Puttin’ On The Ritz (I Mean The Sweatpants)

posted in: Day In The Life 14
I haven't gone for pastel flannel pajamas ... yet. Photo: Erich Ferdinand via Wikipedia.
I haven’t gone for pastel flannel pajamas … yet. Photo: Erich Ferdinand via Wikipedia.

 

I’m not sure when it happened, but at some point I became the kind of person who comes home from a long day and immediately changes into “comfy clothes.”

My comfy clothes are basically a pair of either tattered navy blue or black sweatpants and a former boyfriend’s white Oxford shirt, which is missing 2.5 buttons and no longer smells like his cologne, which is either good or bad, depending on the day I’ve had. I also have in my Comfy Armoire a sweater that is so ragged and busted, it is literally no longer a sweater. It is some sort of knitted object with sleeves.

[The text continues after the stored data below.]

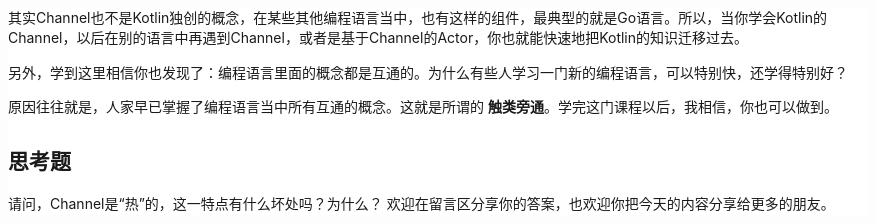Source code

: 其实Channel也不是Kotlin独创的概念，在某些其他编程语言当中，也有这样的组件，最典型的就是Go语言。所以，当你学会Kotlin的Channel，以后在别的语言中再遇到Channel，或者是基于Channel的Actor，你也就能快速地把Kotlin的知识迁移过去。

另外，学到这里相信你也发现了：编程语言里面的概念都是互通的。为什么有些人学习一门新的编程语言，可以特别快，还学得特别好？

原因往往就是，人家早已掌握了编程语言当中所有互通的概念。这就是所谓的 **触类旁通**。学完这门课程以后，我相信，你也可以做到。

## 思考题

请问，Channel是“热”的，这一特点有什么坏处吗？为什么？ 欢迎在留言区分享你的答案，也欢迎你把今天的内容分享给更多的朋友。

No, I won’t win any fashion awards in my comfy getup, but that’s the point. It’s not about impressing anyone. In fact, it’s the privacy that feels so good, the “I don’t care and I don’t have to” thing. This transition — changing from whatever I was wearing “out there” into something more comfortable as I look ahead to an evening full of homework, YouTube, the ol’ PG, and various other tasks — has become one of the most glorious moments of my day.

I was trying to think why the “let me slip into something more comfortable” thing feels so new to me, because it does. It’s grad school.

Because I’ve been working for myself since 2005 as a writer, performer, and quilt person, and while a lot of my work is in front of (a lot of) people, a good deal of my work is done on my own, in my house. I have worked in offices, but not a lot of offices and not for long periods of time. I don’t do well in captivity.

But going to school is like going to work and I like to look presentable, you know? Actually, I like to look better than presentable, since it is my belief that wearing a smart outfit with polished-up shoes will carry a gal through any challenge (or victory!) the day may throw her way. The clothes make the woman, that’s what I say. (The other reason I like to dress up when I go out for the day, which might sound funny, is that putting thought into what I wear “out there” shows respect to the city I love so much. I like to meet Chicago looking my best. Is that cray-cray?)

All this is well and good, but these days, by the time I get home it’s like, “I need to take off these pumps and hang up these trousers now. No, now.”

I fling everything off and change into my lounge getup. I get out my laptop. I grab the chips and the salsa. I collapse on the couch. In my fantasy, of course, little Philip Larkin jumps up into my lap. (I’ll have an update on Philip soon, by the way.) And there, home at last, I can relax and unwind and drip salsa on my shirt.

Which I assure you will happen again. Because it happened just now.